I hope the minister will not now touch the sinking fund— I hope he will never touch it. It is the general saving bank of the Nation and should be encouraged on the same principles as encouragement is given to those institutions. I am sorry to observe that amongst those who have the power to decide on these matters there does not appear any reluctance to meddle with the sinking fund. I am told that Lord Grenville is not averse to such a measure.
It is true that I am going to lose another daughter. If she be happy I must not repine—yet both Mrs. Ricardo and myself have felt, and do still feel, that in losing the society of these dear girls we have lost a portion of our happiness.

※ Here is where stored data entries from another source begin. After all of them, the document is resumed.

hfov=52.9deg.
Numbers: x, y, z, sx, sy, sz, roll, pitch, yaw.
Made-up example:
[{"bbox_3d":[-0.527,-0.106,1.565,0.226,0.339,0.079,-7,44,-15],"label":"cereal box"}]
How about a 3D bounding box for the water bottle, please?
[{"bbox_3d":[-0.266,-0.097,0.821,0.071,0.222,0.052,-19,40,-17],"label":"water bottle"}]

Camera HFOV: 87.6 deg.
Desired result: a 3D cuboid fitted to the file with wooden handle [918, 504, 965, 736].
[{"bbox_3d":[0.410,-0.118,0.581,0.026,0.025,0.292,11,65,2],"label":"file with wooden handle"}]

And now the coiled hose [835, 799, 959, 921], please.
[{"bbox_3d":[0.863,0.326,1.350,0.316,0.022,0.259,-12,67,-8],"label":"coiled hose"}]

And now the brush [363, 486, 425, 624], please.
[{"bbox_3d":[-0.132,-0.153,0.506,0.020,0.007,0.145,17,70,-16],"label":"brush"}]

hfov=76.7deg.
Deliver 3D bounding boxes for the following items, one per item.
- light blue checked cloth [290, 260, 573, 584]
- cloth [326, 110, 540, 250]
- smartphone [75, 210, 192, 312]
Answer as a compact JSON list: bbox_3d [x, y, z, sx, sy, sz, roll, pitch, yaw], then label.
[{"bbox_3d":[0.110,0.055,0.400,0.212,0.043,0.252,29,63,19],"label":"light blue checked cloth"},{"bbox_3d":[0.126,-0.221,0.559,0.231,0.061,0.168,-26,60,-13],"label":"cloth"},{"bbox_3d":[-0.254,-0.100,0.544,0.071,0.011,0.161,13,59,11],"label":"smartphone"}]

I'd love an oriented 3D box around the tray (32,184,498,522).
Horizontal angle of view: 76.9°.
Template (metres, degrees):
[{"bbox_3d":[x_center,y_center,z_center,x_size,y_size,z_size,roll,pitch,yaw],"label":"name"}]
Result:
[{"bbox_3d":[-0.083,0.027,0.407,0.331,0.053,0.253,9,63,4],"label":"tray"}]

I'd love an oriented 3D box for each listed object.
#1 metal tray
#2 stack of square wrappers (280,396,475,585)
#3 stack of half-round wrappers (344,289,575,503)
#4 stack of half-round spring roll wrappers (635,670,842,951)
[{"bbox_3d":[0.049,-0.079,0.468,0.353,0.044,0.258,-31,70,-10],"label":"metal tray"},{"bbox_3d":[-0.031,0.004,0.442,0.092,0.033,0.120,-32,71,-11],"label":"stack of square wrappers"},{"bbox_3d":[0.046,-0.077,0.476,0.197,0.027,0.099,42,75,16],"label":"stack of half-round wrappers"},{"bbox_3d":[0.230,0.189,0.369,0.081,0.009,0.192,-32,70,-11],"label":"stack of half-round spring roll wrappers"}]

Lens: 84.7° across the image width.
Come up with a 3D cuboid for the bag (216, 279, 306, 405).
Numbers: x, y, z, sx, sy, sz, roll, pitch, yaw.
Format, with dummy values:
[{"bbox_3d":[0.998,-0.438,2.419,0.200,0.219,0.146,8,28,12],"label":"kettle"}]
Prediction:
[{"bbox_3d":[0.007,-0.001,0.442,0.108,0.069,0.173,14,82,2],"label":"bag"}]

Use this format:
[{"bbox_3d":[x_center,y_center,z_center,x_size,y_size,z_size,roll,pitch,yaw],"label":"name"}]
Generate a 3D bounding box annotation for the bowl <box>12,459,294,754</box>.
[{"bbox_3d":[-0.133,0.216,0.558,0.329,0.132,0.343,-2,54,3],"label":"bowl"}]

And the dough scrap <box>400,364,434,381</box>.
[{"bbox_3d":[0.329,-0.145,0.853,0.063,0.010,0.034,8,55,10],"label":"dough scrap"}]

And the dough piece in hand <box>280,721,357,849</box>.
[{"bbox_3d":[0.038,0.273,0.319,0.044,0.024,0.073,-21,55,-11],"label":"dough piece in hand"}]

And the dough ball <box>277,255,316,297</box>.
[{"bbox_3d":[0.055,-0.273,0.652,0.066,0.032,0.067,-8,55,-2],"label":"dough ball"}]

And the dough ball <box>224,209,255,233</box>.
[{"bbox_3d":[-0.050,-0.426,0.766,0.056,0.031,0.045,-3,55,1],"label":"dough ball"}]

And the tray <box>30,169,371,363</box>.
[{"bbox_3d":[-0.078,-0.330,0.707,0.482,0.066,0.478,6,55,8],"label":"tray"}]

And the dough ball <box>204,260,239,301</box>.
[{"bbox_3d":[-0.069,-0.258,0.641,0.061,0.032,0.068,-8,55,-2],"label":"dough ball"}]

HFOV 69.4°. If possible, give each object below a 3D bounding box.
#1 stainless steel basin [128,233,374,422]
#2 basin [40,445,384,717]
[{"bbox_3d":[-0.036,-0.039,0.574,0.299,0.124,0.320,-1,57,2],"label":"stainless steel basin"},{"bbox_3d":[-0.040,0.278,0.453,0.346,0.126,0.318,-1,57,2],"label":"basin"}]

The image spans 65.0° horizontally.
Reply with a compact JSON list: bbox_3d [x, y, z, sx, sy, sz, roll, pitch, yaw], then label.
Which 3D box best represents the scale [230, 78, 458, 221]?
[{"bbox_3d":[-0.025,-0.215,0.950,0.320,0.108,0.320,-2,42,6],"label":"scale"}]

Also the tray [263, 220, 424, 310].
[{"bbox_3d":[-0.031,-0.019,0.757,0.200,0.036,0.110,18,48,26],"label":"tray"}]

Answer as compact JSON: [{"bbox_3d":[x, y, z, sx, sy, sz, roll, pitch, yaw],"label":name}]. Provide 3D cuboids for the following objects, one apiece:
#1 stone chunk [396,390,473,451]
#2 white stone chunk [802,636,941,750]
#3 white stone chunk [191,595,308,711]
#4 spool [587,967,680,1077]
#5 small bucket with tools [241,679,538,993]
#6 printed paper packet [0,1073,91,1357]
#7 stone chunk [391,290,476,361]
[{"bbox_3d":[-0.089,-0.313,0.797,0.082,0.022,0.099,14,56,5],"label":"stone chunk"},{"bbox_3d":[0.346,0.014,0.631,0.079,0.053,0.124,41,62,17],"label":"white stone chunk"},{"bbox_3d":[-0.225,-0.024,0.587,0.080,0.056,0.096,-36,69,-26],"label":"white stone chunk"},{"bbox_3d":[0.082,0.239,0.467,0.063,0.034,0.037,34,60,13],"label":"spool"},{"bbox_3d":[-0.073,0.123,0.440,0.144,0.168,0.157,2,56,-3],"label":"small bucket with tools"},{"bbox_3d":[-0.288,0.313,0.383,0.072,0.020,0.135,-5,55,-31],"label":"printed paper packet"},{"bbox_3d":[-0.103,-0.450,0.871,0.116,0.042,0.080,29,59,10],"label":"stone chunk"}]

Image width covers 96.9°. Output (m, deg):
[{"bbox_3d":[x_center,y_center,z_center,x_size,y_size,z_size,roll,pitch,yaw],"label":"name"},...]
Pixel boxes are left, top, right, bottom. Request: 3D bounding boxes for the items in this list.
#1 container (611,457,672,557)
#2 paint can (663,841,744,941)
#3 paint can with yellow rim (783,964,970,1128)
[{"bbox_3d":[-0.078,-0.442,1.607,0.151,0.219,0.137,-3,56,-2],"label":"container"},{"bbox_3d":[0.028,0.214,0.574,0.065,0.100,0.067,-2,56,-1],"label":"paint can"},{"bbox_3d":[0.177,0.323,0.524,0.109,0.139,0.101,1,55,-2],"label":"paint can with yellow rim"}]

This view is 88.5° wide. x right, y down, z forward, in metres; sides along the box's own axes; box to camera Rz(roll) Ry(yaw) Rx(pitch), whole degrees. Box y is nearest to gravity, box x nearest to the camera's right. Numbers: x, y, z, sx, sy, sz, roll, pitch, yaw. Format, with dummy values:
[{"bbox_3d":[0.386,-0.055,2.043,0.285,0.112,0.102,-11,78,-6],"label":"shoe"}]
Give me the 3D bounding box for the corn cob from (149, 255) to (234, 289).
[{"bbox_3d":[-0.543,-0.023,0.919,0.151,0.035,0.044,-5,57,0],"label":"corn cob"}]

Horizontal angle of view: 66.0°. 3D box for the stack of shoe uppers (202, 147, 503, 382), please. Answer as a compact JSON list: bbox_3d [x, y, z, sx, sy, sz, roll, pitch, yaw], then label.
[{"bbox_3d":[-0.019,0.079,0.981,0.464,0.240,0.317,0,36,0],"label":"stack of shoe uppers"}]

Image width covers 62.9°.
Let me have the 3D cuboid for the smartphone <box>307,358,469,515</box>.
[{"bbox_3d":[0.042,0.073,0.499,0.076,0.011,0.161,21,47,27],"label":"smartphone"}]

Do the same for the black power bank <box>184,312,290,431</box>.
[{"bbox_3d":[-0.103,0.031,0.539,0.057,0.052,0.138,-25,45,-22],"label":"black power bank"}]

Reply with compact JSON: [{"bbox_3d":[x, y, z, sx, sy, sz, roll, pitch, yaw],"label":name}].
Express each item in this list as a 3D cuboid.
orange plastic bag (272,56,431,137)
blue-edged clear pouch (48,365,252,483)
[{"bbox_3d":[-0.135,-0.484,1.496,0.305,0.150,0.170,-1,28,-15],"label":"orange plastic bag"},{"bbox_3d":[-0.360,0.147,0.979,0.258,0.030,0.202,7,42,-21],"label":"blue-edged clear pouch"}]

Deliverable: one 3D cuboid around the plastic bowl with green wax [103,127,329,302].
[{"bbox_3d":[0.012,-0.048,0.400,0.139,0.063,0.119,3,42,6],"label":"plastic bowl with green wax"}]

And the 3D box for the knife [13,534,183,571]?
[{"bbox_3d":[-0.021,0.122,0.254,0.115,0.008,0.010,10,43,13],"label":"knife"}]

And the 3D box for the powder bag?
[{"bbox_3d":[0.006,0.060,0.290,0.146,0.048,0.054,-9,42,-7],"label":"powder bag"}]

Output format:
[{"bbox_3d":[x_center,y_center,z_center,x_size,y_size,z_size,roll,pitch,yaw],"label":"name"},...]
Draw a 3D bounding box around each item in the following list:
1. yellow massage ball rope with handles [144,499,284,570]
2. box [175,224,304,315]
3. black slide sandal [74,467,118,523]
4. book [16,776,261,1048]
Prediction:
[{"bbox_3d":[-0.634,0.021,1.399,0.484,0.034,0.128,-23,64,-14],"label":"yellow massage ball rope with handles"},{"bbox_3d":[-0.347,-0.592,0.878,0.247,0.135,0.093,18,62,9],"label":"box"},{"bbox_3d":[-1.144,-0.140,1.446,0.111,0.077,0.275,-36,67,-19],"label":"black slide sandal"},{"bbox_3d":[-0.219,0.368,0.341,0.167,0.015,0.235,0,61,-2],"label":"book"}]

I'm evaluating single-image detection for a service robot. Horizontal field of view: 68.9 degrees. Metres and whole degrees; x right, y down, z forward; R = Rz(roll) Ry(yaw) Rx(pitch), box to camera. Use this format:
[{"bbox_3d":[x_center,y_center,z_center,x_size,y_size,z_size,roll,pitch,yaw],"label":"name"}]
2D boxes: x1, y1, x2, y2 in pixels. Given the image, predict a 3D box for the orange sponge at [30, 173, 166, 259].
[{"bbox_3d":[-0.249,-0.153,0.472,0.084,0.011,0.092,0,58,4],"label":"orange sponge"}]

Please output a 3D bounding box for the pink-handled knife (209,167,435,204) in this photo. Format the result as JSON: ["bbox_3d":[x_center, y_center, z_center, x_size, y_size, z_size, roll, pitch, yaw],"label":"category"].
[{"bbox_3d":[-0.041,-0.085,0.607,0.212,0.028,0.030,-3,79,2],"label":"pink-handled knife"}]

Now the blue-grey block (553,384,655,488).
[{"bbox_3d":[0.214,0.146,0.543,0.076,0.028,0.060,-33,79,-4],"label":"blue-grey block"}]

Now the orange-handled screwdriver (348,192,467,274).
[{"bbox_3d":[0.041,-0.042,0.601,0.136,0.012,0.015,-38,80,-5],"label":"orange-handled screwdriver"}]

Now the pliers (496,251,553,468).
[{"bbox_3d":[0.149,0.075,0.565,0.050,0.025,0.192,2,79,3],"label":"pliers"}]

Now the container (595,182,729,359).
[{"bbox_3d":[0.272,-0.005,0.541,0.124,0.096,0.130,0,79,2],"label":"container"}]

Report has spoken truth concerning my house in Brook Street. We observed a large crack in the ceiling of the drawing room last winter. I sent for Mr. Cockerell, he said it must be looked to when we left it for the summer, but that it was perfectly safe then. We have since found that we were in the utmost hazard—that Mayor of whom I bought the house was a complete knave, and from the holes in the chimnies, and the communication between them and the beams, he perhaps intended that it should be destroyed by fire, so that no one might ever find out the total insufficiency of the materials to support the house. What must I think of Mr. Cockerell whom I paid to examine it? What compensation can he make me for his shameful neglect? I have not seen him since the discovery. The workmen have been in it ever since July, and it will cost me several thousand Pounds. We go into it on tuesday next but are obliged to be satisfied with the newly plaistered walls, unpapered and unpainted, or we must not have gone into it this season.
I am glad to hear that you will probably pass some time in London after Easter. I hope I shall see more of you than I did last year. Mrs. Ricardo and my family unite with me in kind regards to Mrs. Trower.